On Writing Well, On Thinking Well, On Being Well Regarded

Day 16 of 31.

With purpose.

We speak about a life with purpose, a higher purpose, but never no purpose. Because without a purpose, without a path, we often find ourselves meandering through the hills and valleys of discovery and disappointment.

What is it like to not have a purpose in our life? To have no internal compass to show us the way? Pigeons have internal compasses, as do dogs, as do cows and turtles and fish and bees but us? We get lost without our maps. Once we learn to rely on others, we lose sight on relying on ourselves. We lose the muscles of direction when we no longer flex and feed them, forgotten and doubted when there is a more majestic, titanium updated version to iOS 12.1 or whatever they are calling it now.

Isn’t that insane?! That we no longer rely on our sense of directions in our own towns because we rely on Google Maps?

Isn’t it insane that we no longer rely on our own opinions but instead, a plethora of the friends, family and people around us for their biased viewpoints on our life decisions?

Why don’t we feel comfortable in our decisions anymore? Is it because there is too MUCH out there for us to really make an educated decision? Does the «too much» haunt us daily with the concept of «what if»?

On Writing Well

How well do you know yourself?

If you were in a new country without anyone who knew you, what type of person would you want to be?

Now, what type of person do you want to be remembered as?

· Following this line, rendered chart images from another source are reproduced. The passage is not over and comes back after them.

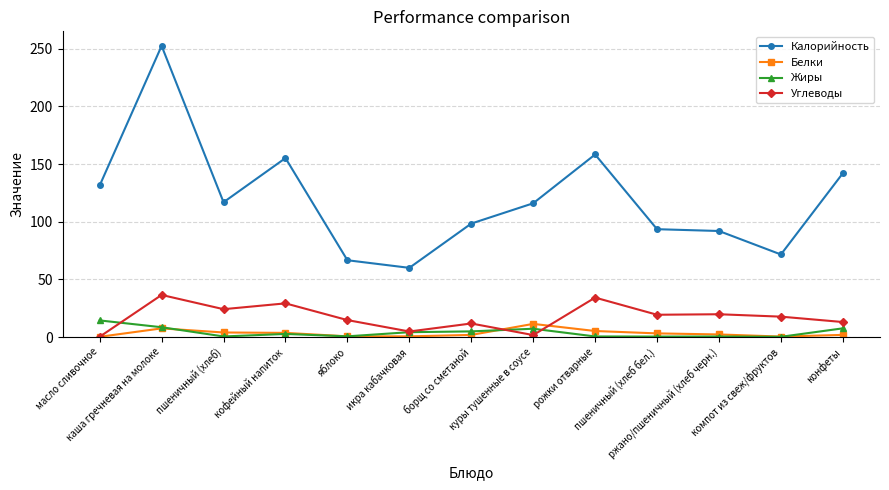

Does the chart display data point markers on the line(s)?

Yes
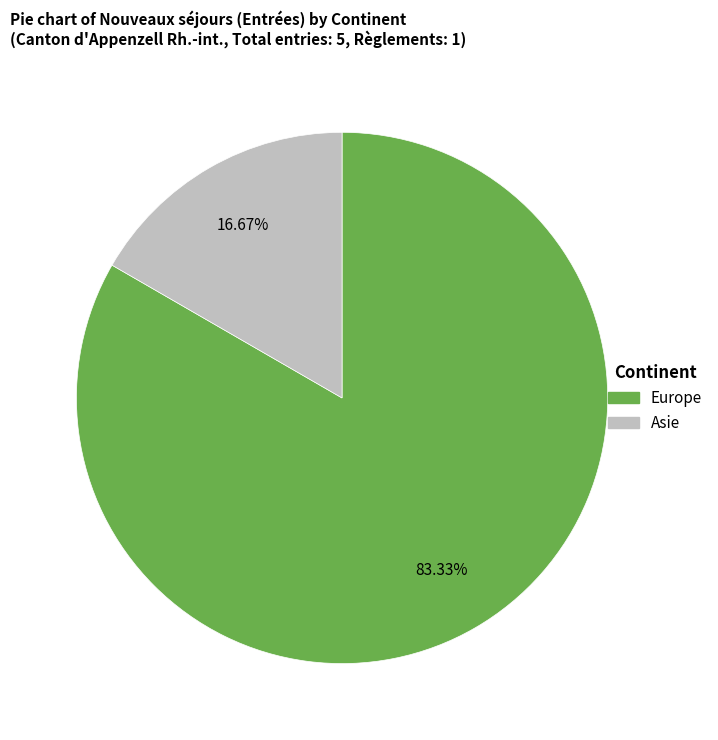

Does any single category account for the majority?

Yes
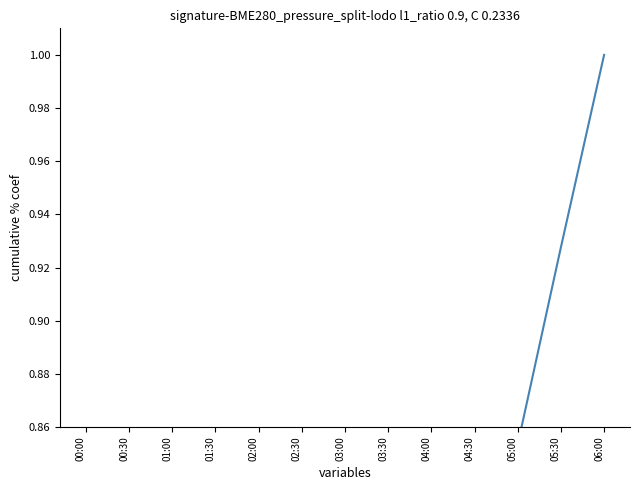

True or false: the data shows 1.5 at 06:00.

False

Do the two match? Could you find an answer for either? Does it matter? There’s no right answer but I hope you took some time to think about it. Thoughtfulness leads to purpose.

To practice thoughtfulness about oneself, one should start with the act of writing. Purpose, is a lofty goal at best, esteemed word association at it’s worst.

Writing is figuring out what your purpose is. Purposeful writing comes from writing a LOT. The two are not the same, but they are easily confused with another.

Writing is essentially word vomit- it’s trying to make sense of whatever thoughts are bouncing around in your brain. It’s a glass booth in one of those 1970's game shows where a wind turbine shoots money into a tornado and you stand there trying to catch as many as you can. You may get a lot, you may get a bit.

With purposeful writing, we are intentional with our words. We write and erase, erase and write. Every single letter, character and description has been selected and vetted, it has been decided by you- that there was a place for it on this page. Every single word has a meaning that supports and propels one another. We trust in this. We decided on this. It is taking those messy thoughts, those wrinkled and sweaty dollars and smoothing them out, one crinkle at a time until we have a beautiful looking stack.

We may not be able to control our thoughts, but we are able to temper our writing enough to understand our thoughts. To understand ourselves enough. To figure our purpose.

Sometimes, you may realize you don’t have the words to say so. In that case, read and listen to voices outside of your spectrum. Sometimes, you find someone else has already felt the same way. When that happens, you know what you’re here to do, and everyone can sense that.

“ If travel is broadening, it should broaden more than just our knowledge of how a Gothic cathedral looks or how the French make wine. It should generate a whole constellation of ideas about how men and women work and play, raise their children, worship their gods, live and die.”